O incrível caso da lingerie perdida

sempre costumo abrir as portas de casa para maravilhosos visitantes que possam estar de passagem por são paulo. basicamente tento ser um hostel grátis pra pessoas que são bacanas, porém isso, às vezes, pode ser meio controverso na preciosa vidinha de todos.

uma vez recebi uma senhora aqui em casa, amiga da família, ela tinha vindo pra um congresso religioso, essas coisas que são praticamente um lava-rápido de cérebros que usa detergente de baixíssima qualidade e acaba arranhando todo seu carro. essa senhorinha se chamava Odete — nome alterado para não constranger a véia e evitar o stalk por parte dos possíveis leitores desse caso da vida real.

só que, quando recebi a visita da dona Odetinha, eu recém tinha terminado um namoro. essa fase pós-namoro, pra mim, sempre foi provida de um nível mais elevado de promiscuidade e da auto-ilusão de que enfiar coisas em outras coisas vai ocupar o espaço que havia sido deixado em meu coraçãozinho.

acabou que uma determinada menina, com quem vivi grandes momentos — basicamente umas 4 garrafas de cerveja e conversas superficiais sobre coisas completamente idiotas, tipo a vez que supostamente fiz um colega cortar os cílios, dormiu aqui em casa comigo.

a primeira coisa que me preocupou nessa situação toda foi o fato do apartamento estar quase tão lotado quanto evento divulgado pelo catraca livre.

a segunda coisa foram, sei lá, possíveis sons. a acústica não é o forte do apartamento onde moro e duas pessoas roncando poderia ser um problema para o sono peso pena da senhorinha Odete.

a boa notícia é que tudo coreu bem. inclusive não poderia ter corrido de forma melhor.

na noite seguinte fui lavar roupa. coloquei tudo na máquina. sabão em pó. amaciante biodegradável — afinal eu tenho que fingir pra eu mesmo que tô fazendo minha parte pra salvar o planeta. programa a máquina. lava. lava. lava. centrifuga. schlópti schlipt e demais termos técnicos e onomatopeias sobre lavar roupa.

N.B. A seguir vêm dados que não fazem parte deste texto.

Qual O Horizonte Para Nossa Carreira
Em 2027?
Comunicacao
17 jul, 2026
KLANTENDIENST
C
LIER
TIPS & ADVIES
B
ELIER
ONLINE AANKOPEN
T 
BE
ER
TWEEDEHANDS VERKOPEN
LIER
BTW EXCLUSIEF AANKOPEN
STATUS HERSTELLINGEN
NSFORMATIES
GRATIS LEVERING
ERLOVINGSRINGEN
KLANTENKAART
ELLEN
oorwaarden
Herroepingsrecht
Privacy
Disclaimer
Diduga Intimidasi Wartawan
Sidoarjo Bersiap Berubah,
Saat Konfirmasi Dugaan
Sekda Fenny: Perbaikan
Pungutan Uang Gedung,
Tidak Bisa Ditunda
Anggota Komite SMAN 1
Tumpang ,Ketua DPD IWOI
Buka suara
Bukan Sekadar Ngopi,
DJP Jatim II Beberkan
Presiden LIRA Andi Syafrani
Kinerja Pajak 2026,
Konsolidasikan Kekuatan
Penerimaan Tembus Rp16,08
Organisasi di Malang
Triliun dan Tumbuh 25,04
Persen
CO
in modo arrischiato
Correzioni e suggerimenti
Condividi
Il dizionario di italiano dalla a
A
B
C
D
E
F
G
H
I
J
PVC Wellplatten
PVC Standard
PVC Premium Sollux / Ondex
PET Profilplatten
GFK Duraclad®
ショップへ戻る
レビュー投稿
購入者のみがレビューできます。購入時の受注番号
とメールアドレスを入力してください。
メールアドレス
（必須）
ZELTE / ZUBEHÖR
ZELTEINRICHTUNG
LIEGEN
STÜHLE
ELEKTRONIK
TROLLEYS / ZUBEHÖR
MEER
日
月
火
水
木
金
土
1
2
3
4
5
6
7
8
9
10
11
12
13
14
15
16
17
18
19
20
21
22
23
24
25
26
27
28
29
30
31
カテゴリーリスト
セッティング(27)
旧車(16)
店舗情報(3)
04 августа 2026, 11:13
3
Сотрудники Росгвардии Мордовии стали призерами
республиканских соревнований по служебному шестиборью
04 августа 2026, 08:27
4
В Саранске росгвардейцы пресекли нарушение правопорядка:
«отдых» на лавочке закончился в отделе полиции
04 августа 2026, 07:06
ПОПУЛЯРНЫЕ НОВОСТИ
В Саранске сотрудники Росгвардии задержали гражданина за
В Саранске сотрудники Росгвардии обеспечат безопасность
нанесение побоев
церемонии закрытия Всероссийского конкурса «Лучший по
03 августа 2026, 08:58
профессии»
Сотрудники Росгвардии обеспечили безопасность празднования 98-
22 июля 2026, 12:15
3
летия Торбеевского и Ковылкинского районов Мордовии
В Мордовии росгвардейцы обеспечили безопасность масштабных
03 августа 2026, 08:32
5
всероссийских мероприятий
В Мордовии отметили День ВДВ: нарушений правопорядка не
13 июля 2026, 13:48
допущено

na hora de estender tudo, notei que havia um corpo estranho no meio das minhas vestimentas, que estavam úmidas pela lavagem. o que tinha ali? uma lingerie. ao contrário do possa parecer para um desavisado, eu não uso lingeries.

nesse meio tempo haviam passado uns dois dias da minha preocupação com barulhos noturnos que pudessem atrapalhar o sono dos moradores temporários da casa e eu ainda não tinha conversado de novo com a menina que dormiu aqui. com a dona Odete eu falava todo dia, era uma beleza. então decidi ir puxar papo com a menina pra avisar que ela tinha deixado a lingerie dela aqui — e também pra tirar onda com a cara dela, afinal ela tinha saído no pelo aqui de casa, mas cada um é cada um né.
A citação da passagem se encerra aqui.